Восприятие это довольно типичное для интеллигентных детей той поры. У него есть свои основания, своя оправданность (от хаоса естественно отталкиваться), но вряд ли своя праведность (этот хаос возник не сам по себе). Поразительное, дело, ведь речь идет не о старой классовой, как тогда говорили, гимназии, а о советской, действи­тельно бесклассовой школе. Там действительно учились все дети, независимо от социального происхождения их родителей, и все были на равных. И тем не менее эта школа, где учились все, в моем сознании противопоставлялась двору как хаосу. Отчасти, наверное, потому, что там уважалась устраивающая меня иерархия ценно­стей — по культуре, по знаниям, по увлечениям, а необязательно по физической ловкости. Но это уже, как говорят в Америке, моя проблема. По-настоящему же главным было другое. Школа как бы утверждала модель правильного мира, а тот, который был во дворе, переводила, сама того не желая, в разряд неправильного, нетипичного, чего-то, чем следует пренебречь. И действовала она так отнюдь не только на интеллигентных или считающих себя таковыми детей, а и на многих других. Своим существованием на общем фоне, тем, что она открывала горизонты иной жизни, она звала не изменить жизнь «двора» (у каждого ведь есть иозади такой «двор» или нечто подобное), а уйти из него и забыть, а если и не уйти, то подняться над ним к высотам культуры и «сознательности» и не принимать его всерьез. Это один из вариантов (смягченный) того, что я называю «получение грамоты вместе с людоедством».

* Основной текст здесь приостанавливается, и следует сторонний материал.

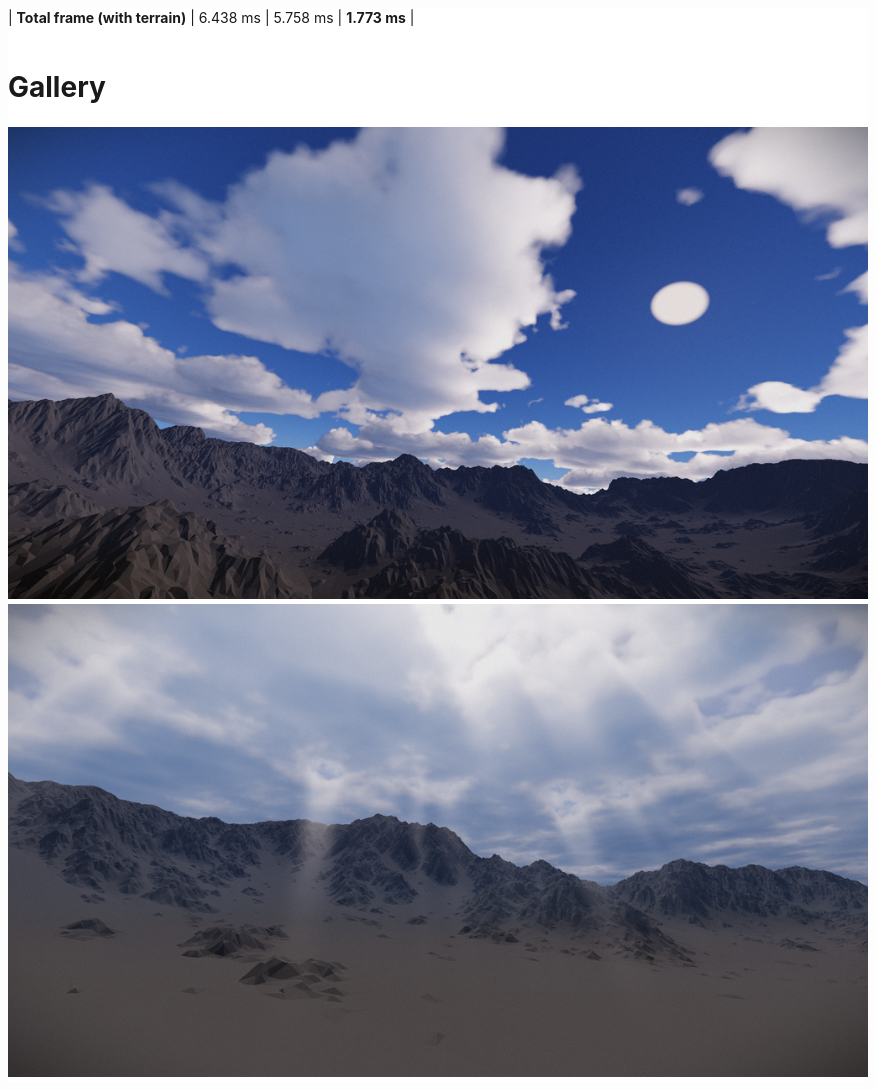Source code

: | **Total frame (with terrain)**       | 6.438 ms | 5.758 ms | **1.773 ms** |

# Gallery
![One](img/polojasno.png)
![Two](img/lightshafts_on.png)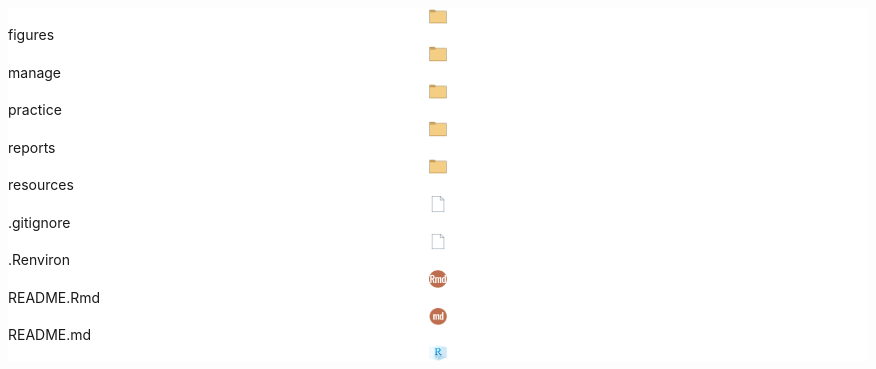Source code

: <img src="../resources/icon-folder.png" width="2%" style="display: block; margin: auto;" />
figures  
<img src="../resources/icon-folder.png" width="2%" style="display: block; margin: auto;" />
manage  
<img src="../resources/icon-folder.png" width="2%" style="display: block; margin: auto;" />
practice  
<img src="../resources/icon-folder.png" width="2%" style="display: block; margin: auto;" />
reports  
<img src="../resources/icon-folder.png" width="2%" style="display: block; margin: auto;" />
resources  
<img src="../resources/icon-document-40px.png" width="2%" style="display: block; margin: auto;" />
.gitignore  
<img src="../resources/icon-document-40px.png" width="2%" style="display: block; margin: auto;" />
.Renviron  
<img src="../resources/icon-Rmd.png" width="2%" style="display: block; margin: auto;" />
README.Rmd  
<img src="../resources/icon-md.png" width="2%" style="display: block; margin: auto;" />
README.md  
<img src="../resources/icon-Rproj.png" width="2%" style="display: block; margin: auto;" />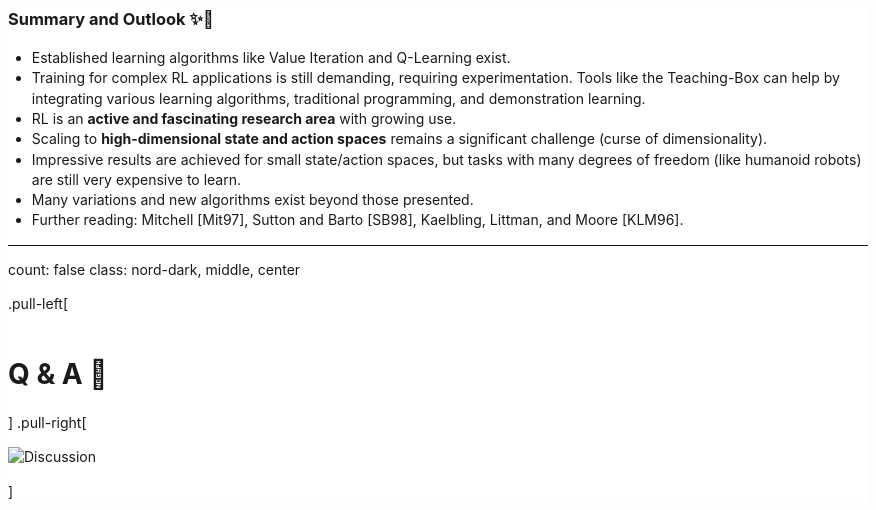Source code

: ### Summary and Outlook ✨🔮

*   Established learning algorithms like Value Iteration and Q-Learning exist.
*   Training for complex RL applications is still demanding, requiring experimentation. Tools like the Teaching-Box can help by integrating various learning algorithms, traditional programming, and demonstration learning.
*   RL is an **active and fascinating research area** with growing use.
*   Scaling to **high-dimensional state and action spaces** remains a significant challenge (curse of dimensionality).
*   Impressive results are achieved for small state/action spaces, but tasks with many degrees of freedom (like humanoid robots) are still very expensive to learn.
*   Many variations and new algorithms exist beyond those presented.
*   Further reading: Mitchell [Mit97], Sutton and Barto [SB98], Kaelbling, Littman, and Moore [KLM96].

---

count: false
class: nord-dark, middle, center

.pull-left[

# Q & A 🎤

] .pull-right[

![Discussion](figs/questions-and-answers.svg)

]
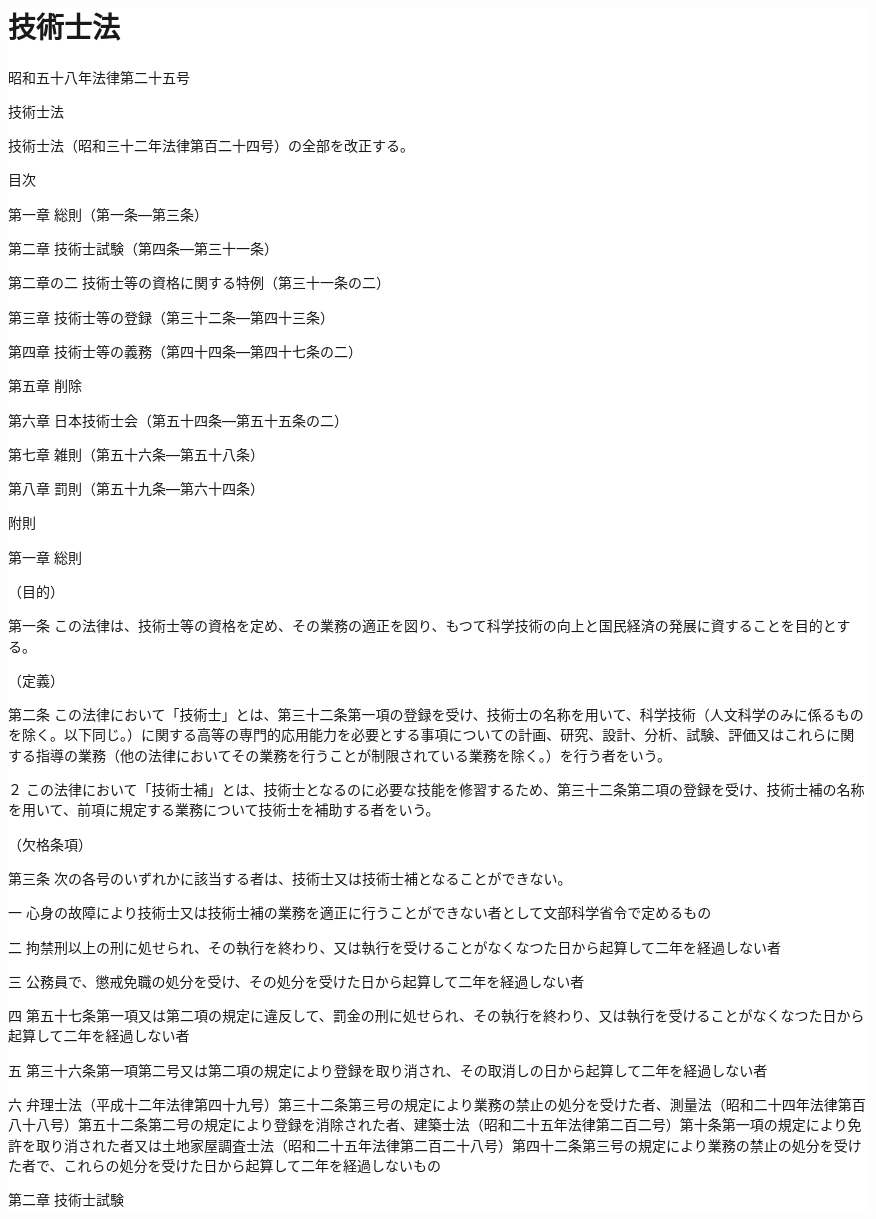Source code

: # 技術士法

昭和五十八年法律第二十五号

技術士法

技術士法（昭和三十二年法律第百二十四号）の全部を改正する。

目次

第一章 総則（第一条―第三条）

第二章 技術士試験（第四条―第三十一条）

第二章の二 技術士等の資格に関する特例（第三十一条の二）

第三章 技術士等の登録（第三十二条―第四十三条）

第四章 技術士等の義務（第四十四条―第四十七条の二）

第五章 削除

第六章 日本技術士会（第五十四条―第五十五条の二）

第七章 雑則（第五十六条―第五十八条）

第八章 罰則（第五十九条―第六十四条）

附則

第一章 総則

（目的）

第一条 この法律は、技術士等の資格を定め、その業務の適正を図り、もつて科学技術の向上と国民経済の発展に資することを目的とする。

（定義）

第二条 この法律において「技術士」とは、第三十二条第一項の登録を受け、技術士の名称を用いて、科学技術（人文科学のみに係るものを除く。以下同じ。）に関する高等の専門的応用能力を必要とする事項についての計画、研究、設計、分析、試験、評価又はこれらに関する指導の業務（他の法律においてその業務を行うことが制限されている業務を除く。）を行う者をいう。

２ この法律において「技術士補」とは、技術士となるのに必要な技能を修習するため、第三十二条第二項の登録を受け、技術士補の名称を用いて、前項に規定する業務について技術士を補助する者をいう。

（欠格条項）

第三条 次の各号のいずれかに該当する者は、技術士又は技術士補となることができない。

一 心身の故障により技術士又は技術士補の業務を適正に行うことができない者として文部科学省令で定めるもの

二 拘禁刑以上の刑に処せられ、その執行を終わり、又は執行を受けることがなくなつた日から起算して二年を経過しない者

三 公務員で、懲戒免職の処分を受け、その処分を受けた日から起算して二年を経過しない者

四 第五十七条第一項又は第二項の規定に違反して、罰金の刑に処せられ、その執行を終わり、又は執行を受けることがなくなつた日から起算して二年を経過しない者

五 第三十六条第一項第二号又は第二項の規定により登録を取り消され、その取消しの日から起算して二年を経過しない者

六 弁理士法（平成十二年法律第四十九号）第三十二条第三号の規定により業務の禁止の処分を受けた者、測量法（昭和二十四年法律第百八十八号）第五十二条第二号の規定により登録を消除された者、建築士法（昭和二十五年法律第二百二号）第十条第一項の規定により免許を取り消された者又は土地家屋調査士法（昭和二十五年法律第二百二十八号）第四十二条第三号の規定により業務の禁止の処分を受けた者で、これらの処分を受けた日から起算して二年を経過しないもの

第二章 技術士試験
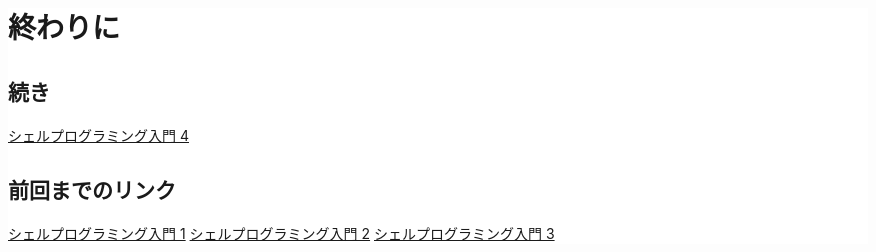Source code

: # 終わりに

## 続き

[シェルプログラミング入門 4](https://qiita.com/twrcd1227/items/617026321448b63d5f6b)

## 前回までのリンク

[シェルプログラミング入門 1](https://qiita.com/twrcd1227/items/b7d6e16aa4e9f895a831)
[シェルプログラミング入門 2](https://qiita.com/twrcd1227/items/03310278eea64319b0e4)
[シェルプログラミング入門 3](https://qiita.com/twrcd1227/items/f89467925634cc0988b8)
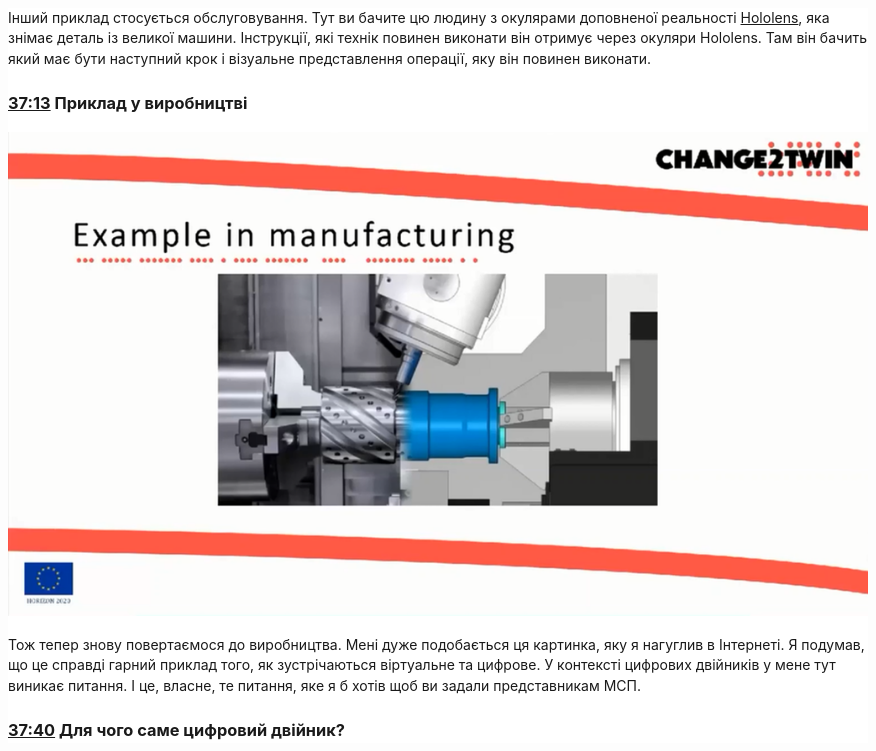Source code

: Інший приклад стосується обслуговування. Тут ви бачите цю людину з окулярами доповненої реальності [Hololens](https://www.microsoft.com/en-us/hololens), яка  знімає деталь із великої машини. Інструкції, які технік повинен виконати він отримує через окуляри Hololens. Там він бачить який має бути наступний крок і візуальне представлення операції, яку він повинен виконати.

### [37:13](https://youtu.be/7T1laxyTbsk?t=2233) Приклад у виробництві

![image-20220811230147914](media/image-20220811230147914.png)

Тож тепер знову повертаємося до виробництва. Мені дуже подобається ця картинка, яку я нагуглив в Інтернеті. Я подумав, що це справді гарний приклад того, як зустрічаються віртуальне та цифрове. У контексті цифрових двійників у мене тут виникає питання. І це, власне, те питання, яке я б хотів щоб ви задали представникам МСП.

### [37:40](https://youtu.be/7T1laxyTbsk?t=2260) Для чого саме цифровий двійник?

Наш двор был южный — практически весь нараспашку. И его жизнь гораздо более откровенно отражала состояние страны, происходящие в ней процессы и реакцию на них, чем что-либо иное, более упорядоченное,— она была изнанкой истории. Что говорить, изнанка эта представляла собой в те годы малопривлекатель­ную картину. Я имею в виду не ребят, с которыми играл, а многих взрослых, тоже наполнявших наш южный двор,— слишком уж деморализующе прошлась своими бессмысленными лемехами по многим из них сталинская «историческая необходи­мость». Ведь только что закончился искусственный голод — запланированный мор украинской деревни. И неудивительно, что во многих из тех, кто, убежав, уцелел — а такие были во всех окрестных дворах,— он утвердил чувства отнюдь не добрые. То, что они видели и испытали, от чего, прямо скажем, увернулись как бы не совсем законно (по «закону» им положено было издохнуть), не укрепило в них веры в человеческие установления. А это мало кого, кроме святых, располагает к доброте и доверию к людям. В те годы в жизни нашего двора ощущалось нечто темное, «отсталое», отчужденно-негармонирующее, как мы полагали, светлому, несмотря ни на что, облику нашего времени. Помню слова одного из друзей моего детства: «Самая худшая часть населения — это крестьяне, вышедшие в города». Думаю, что какой- нибудь московский или питерский интеллигент (отнюдь не антисемит) в начале двадцатых мог так же выразиться и о евреях. И действительно в обоих случаях в устоявшийся быт хлынула орда, не знающая ни местных норм общежития, ни обычаев, Почему она хлынула, как-то и не думается, а раздражать раздражает.